■ TASK BRIEF
Nothing should appear in the answer except the lines below from the line containing "Глобальный флудерато" through the line containing "assenza di cookie", copied exactly, with pictures left out.

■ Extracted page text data
:::::

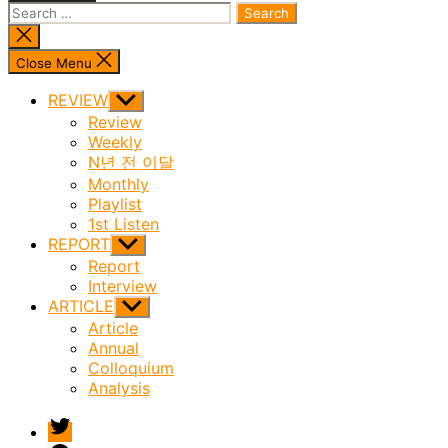
Search
for:
Close
search
Close Menu
REVIEW
Show
sub
Review
menu
Weekly
N년 전 이달
Monthly
Playlist
1st Listen
REPORT
Show
sub
Report
menu
Interview
ARTICLE
Show
sub
Article
menu
Annual
Colloquium
Analysis
twitter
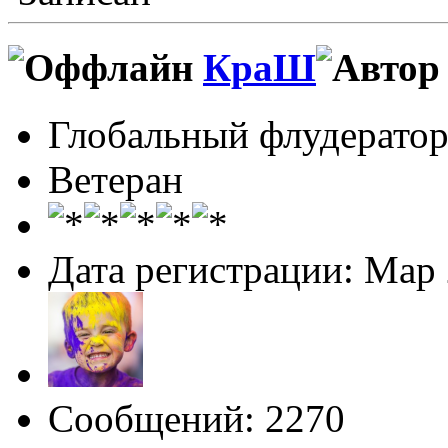
КраШ
Глобальный флудерато
Ветеран
Дата регистрации: Мар
Сообщений: 2270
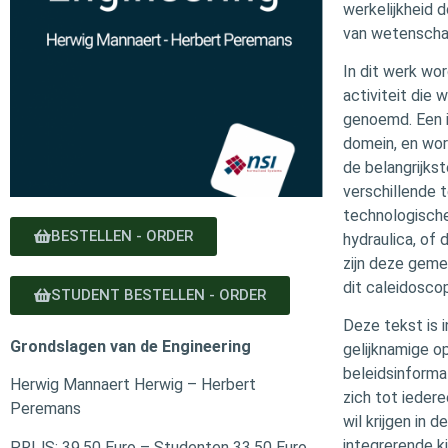
werkelijkheid 
van wetenscha
In dit werk wo
activiteit die
genoemd. Een i
domein, en wor
de belangrijks
verschillende 
technologische
BESTELLEN - ORDER
hydraulica, of
zijn deze geme
dit caleidosco
STUDENT BESTELLEN - ORDER
Deze tekst is 
Grondslagen van de Engineering
gelijknamige o
beleidsinforma
Herwig Mannaert Herwig – Herbert
zich tot ieder
Peremans
wil krijgen in 
integrerende ki
PRIJS: 39,50 Euro – Studenten 33,50 Euro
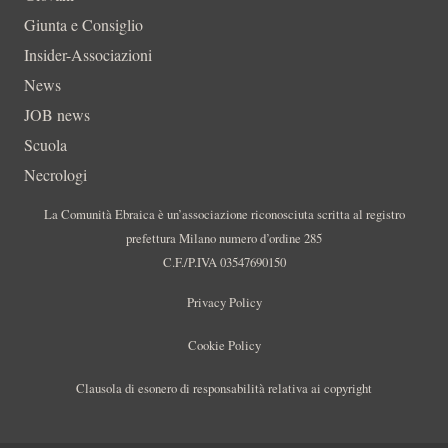
Giunta e Consiglio
Insider-Associazioni
News
JOB news
Scuola
Necrologi
La Comunità Ebraica è un’associazione riconosciuta scritta al registro
prefettura Milano numero d’ordine 285
C.F./P.IVA 03547690150
Privacy Policy
Cookie Policy
Clausola di esonero di responsabilità relativa ai copyright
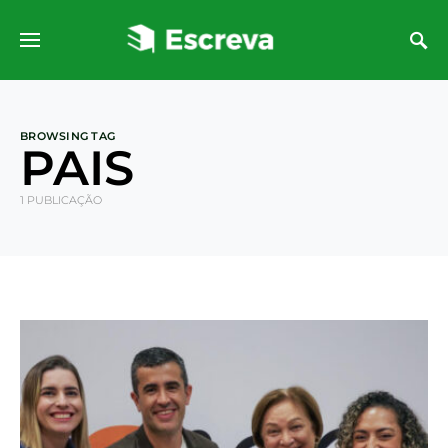
BROWSING TAG
PAIS
1 PUBLICAÇÃO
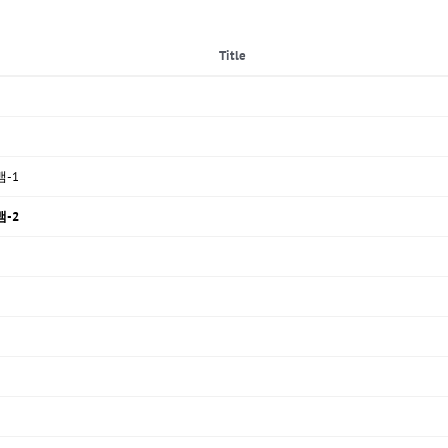
Title
뱀-1
뱀-2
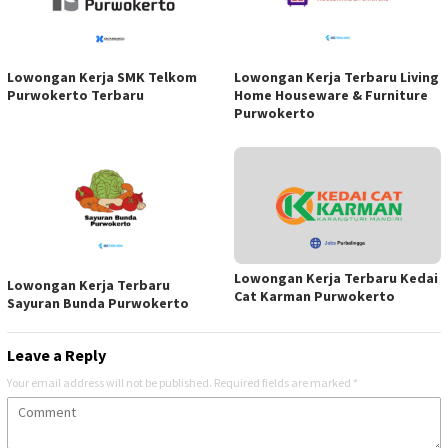
Lowongan Kerja SMK Telkom
Lowongan Kerja Terbaru Living
Purwokerto Terbaru
Home Houseware & Furniture
Purwokerto
Lowongan Kerja Terbaru Kedai
Lowongan Kerja Terbaru
Cat Karman Purwokerto
Sayuran Bunda Purwokerto
Leave a Reply
Your email address will not be published.
Required fields are marked
*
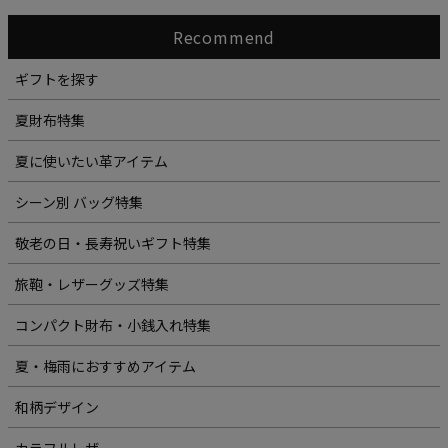
Recommend
ギフトを探す
夏財布特集
夏に使いたい革アイテム
シーン別 バッグ特集
敬老の日・長寿祝いギフト特集
旅鞄・レザーグッズ特集
コンパクト財布・小銭入れ特集
夏・梅雨におすすめアイテム
和柄デザイン
カラフルレザー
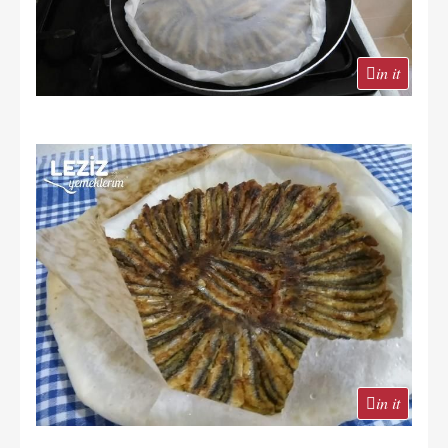
in it
in it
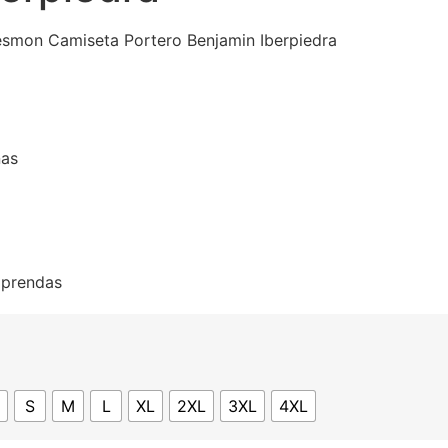
smon Camiseta Portero Benjamin Iberpiedra
nas
s prendas
S
M
L
XL
2XL
3XL
4XL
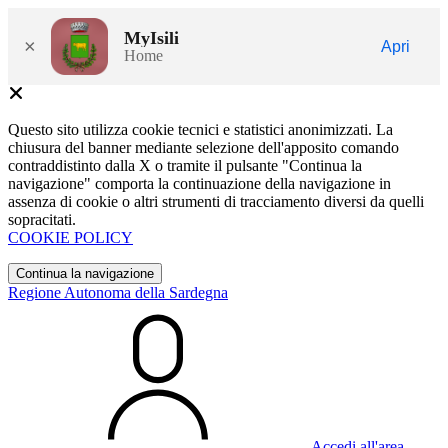
MyIsili
×
Apri
Home
Questo sito utilizza cookie tecnici e statistici anonimizzati. La
chiusura del banner mediante selezione dell'apposito comando
contraddistinto dalla X o tramite il pulsante "Continua la
navigazione" comporta la continuazione della navigazione in
assenza di cookie o altri strumenti di tracciamento diversi da quelli
sopracitati.
COOKIE POLICY
Continua la navigazione
Regione Autonoma della Sardegna
Accedi all'area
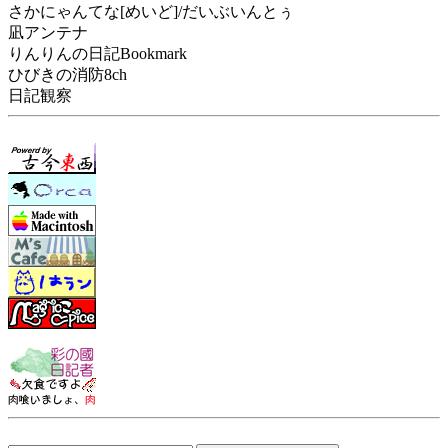
さかにゃんてな[めいど]/だいぶいんとぅ
凪アンテナ
りんりんの日記Bookmark
ひびきの消防8ch
日記観察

:::::

■ EXERCISE RESULT
Глобальный флудерато
Ветеран
Дата регистрации: Мар
Сообщений: 2270
werkelijkheid 
van wetenscha
In dit werk wo
activiteit die
genoemd. Een i
domein, en wor
de belangrijks
verschillende 
technologische
BESTELLEN - ORDER
hydraulica, of
zijn deze geme
dit caleidosco
STUDENT BESTELLEN - ORDER
Deze tekst is 
Grondslagen van de Engineering
gelijknamige o
beleidsinforma
Herwig Mannaert Herwig – Herbert
zich tot ieder
Peremans
wil krijgen in 
integrerende ki
PRIJS: 39,50 Euro – Studenten 33,50 Euro
Giunta e Consiglio
Insider-Associazioni
News
JOB news
Scuola
Necrologi
La Comunità Ebraica è un’associazione riconosciuta scritta al registro
prefettura Milano numero d’ordine 285
C.F./P.IVA 03547690150
Privacy Policy
Cookie Policy
Clausola di esonero di responsabilità relativa ai copyright
BROWSING TAG
PAIS
1 PUBLICAÇÃO
Title
뱀-1
뱀-2
Lowongan Kerja SMK Telkom
Lowongan Kerja Terbaru Living
Purwokerto Terbaru
Home Houseware & Furniture
Purwokerto
Lowongan Kerja Terbaru Kedai
Lowongan Kerja Terbaru
Cat Karman Purwokerto
Sayuran Bunda Purwokerto
Leave a Reply
Your email address will not be published.
Required fields are marked
*
Recommend
ギフトを探す
夏財布特集
夏に使いたい革アイテム
シーン別 バッグ特集
敬老の日・長寿祝いギフト特集
旅鞄・レザーグッズ特集
コンパクト財布・小銭入れ特集
夏・梅雨におすすめアイテム
和柄デザイン
カラフルレザー
in it
in it
smon Camiseta Portero Benjamin Iberpiedra
nas
s prendas
S
M
L
XL
2XL
3XL
4XL
MyIsili
×
Apri
Home
Questo sito utilizza cookie tecnici e statistici anonimizzati. La
chiusura del banner mediante selezione dell'apposito comando
contraddistinto dalla X o tramite il pulsante "Continua la
navigazione" comporta la continuazione della navigazione in
assenza di cookie o altri strumenti di tracciamento diversi da quelli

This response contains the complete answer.